For the mozz balls, I took mozzarella curd and added heavily salted, very hot water (boiling, actually). Using two layers of latex gloves, you stretch the mozzarella while it is still extremely hot. It doesn't take much stretching before it's ready, and you'll know when it happens--the curds will come together and will no longer be curds, but mozzarella. Working quickly, you take a small piece of the mozzarella and flatten it, then use it to cover the nozzle of the cream whipper. Holding it around the nozzle very tightly, turn the whipper upside down and slowly release some of the tomato foam.

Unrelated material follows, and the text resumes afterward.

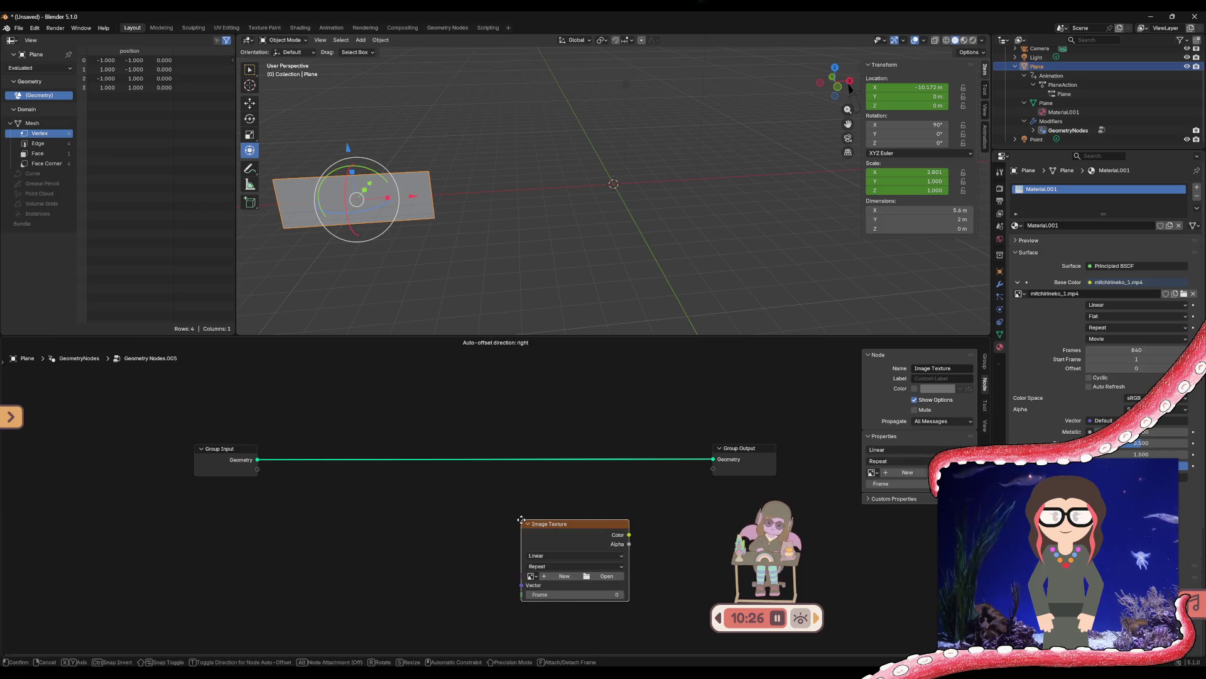
left_click(398, 479)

Once the ball reaches about 2.5-3 inches in diameter (that's much bigger than the Alinea ones, I think), pinch the mozzarella ball shut while sliding it a bit off the nozzle. Keep pinching it tightly for several seconds. If you've worked quickly enough and the mozzarella has stayed hot enough, it will seal to itself. If not, you lost that one; start over.
Here are a couple tips for this mozzarella process. First of all, after taking a small piece of mozz, flattening it, and getting ready to put it over the whipper nozzle, give it another dip into the hot water to keep it as warm as possible. Second, you have to keep shaking the whipper between balls, and then keep it upside down after shaking it. Otherwise the tomato stuff gets stuck and you'll get air bubbles. Third, because of (2), and because of the speed with which you must work, the process is much easier with two people. One holds the whipper, shakes it between balls, and keeps it upside down. The other works the mozzarella and actually depresses the lever of the whipper.

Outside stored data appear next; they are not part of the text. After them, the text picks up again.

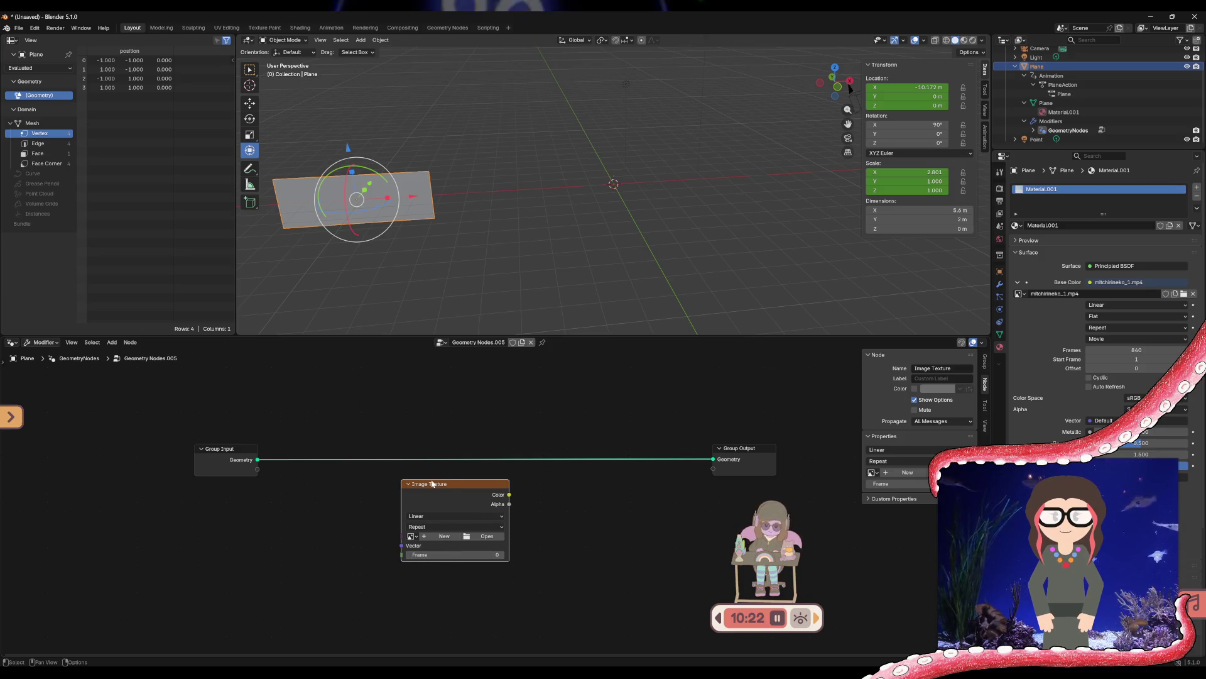
mouse_move(509, 494)
left_mouse_down()
mouse_move(709, 480)
mouse_move(713, 470)
left_mouse_up()
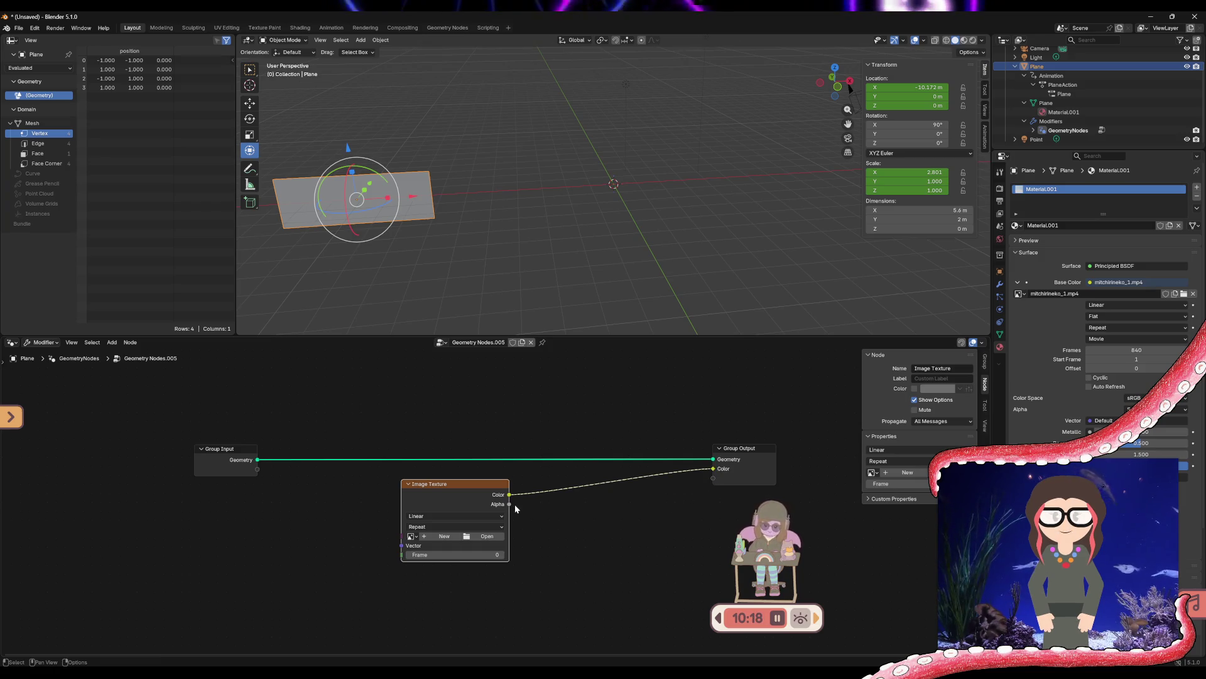
left_click_drag(509, 504, 714, 480)
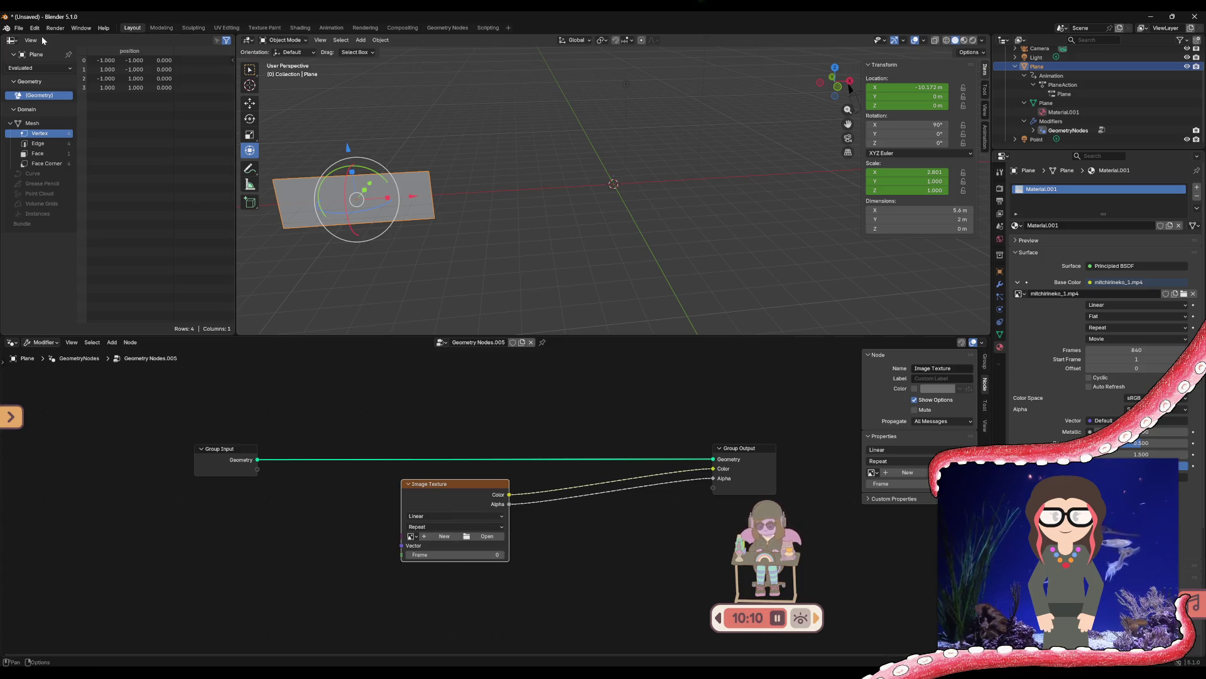
Switch the top-left area to a 3D Viewport and then back to the Spreadsheet
left_click(10, 41)
left_click(32, 67)
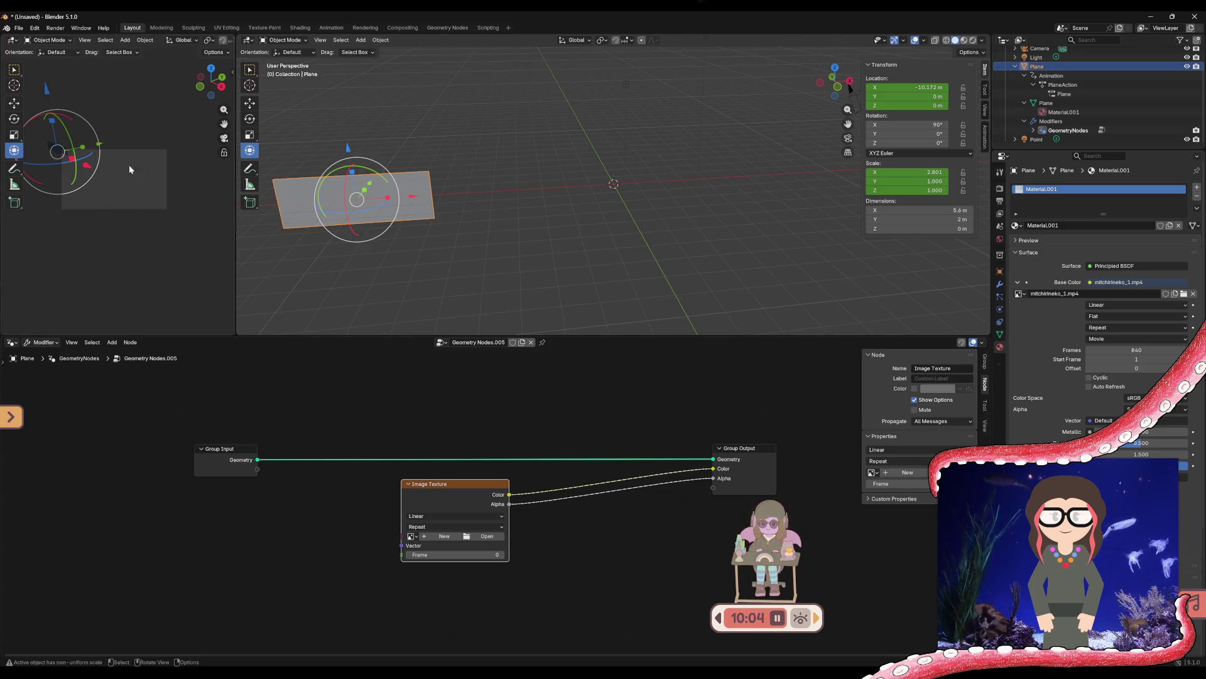
left_click(12, 41)
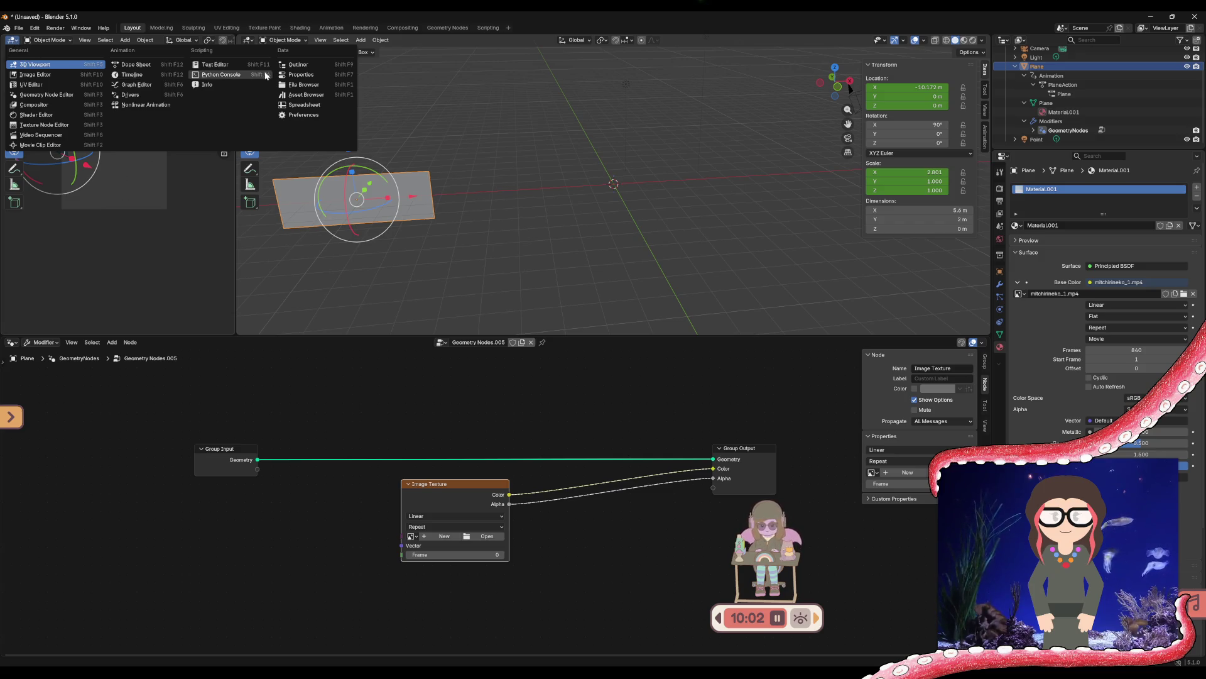
left_click(308, 104)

Anyway, the end result is a nice, plump ball of tomato-filled mozzarella. I served this dish in a bowl, and when the mozz was pierced, the tomato water spilled out into bowl, saucing the dish. I encouraged the diners to pick up the bowl and drink the juices that remained at the end, and many of them did. I certainly would have.
Whoa, love this post all around. Curious - where do you get mozzarella curds from?
Posted by: sygyzy at July 22, 2010 11:34 AM
You pulled these tricky Alinea mozz balls off very nicely. How does that work when making them for a large dinner service? Can you hold them refrigerated for a good amount of time?
Posted by: E. Nassar at July 23, 2010 12:43 PM
sygyzy, I ordered them through my local grocery store's cheese department (Rainbow Grocery), but they were kinda pricey. You'd do much better if you got them wholesale.
Elie, thanks. I don't know how that would work for a large dinner service. I only had to have 12 good ones per night. Even that was a challenge. I probably threw out as many as I used. A lot of them had leaks that would only show up half an hour after they were made, so they deflated. All of them got less taut the longer they sat. So I just made them an hour before service. If I had to make tons of them, I don't know what the heck I'd do. If you had a station that wasn't too busy, you could probably make them to order, as each one doesn't take long. You'd just need some salted, simmering water constantly available. Wouldn't be too tough. I'm guessing that's what Alinea does, but I could be wrong.
Posted by: Barzelay at July 24, 2010 1:12 PM
That's what Alinea does. They're pretty damn fast at it too.
Posted by: The Gourmet Pig at July 25, 2010 12:44 PM
Thanks for confirming that! How is your 1L summer?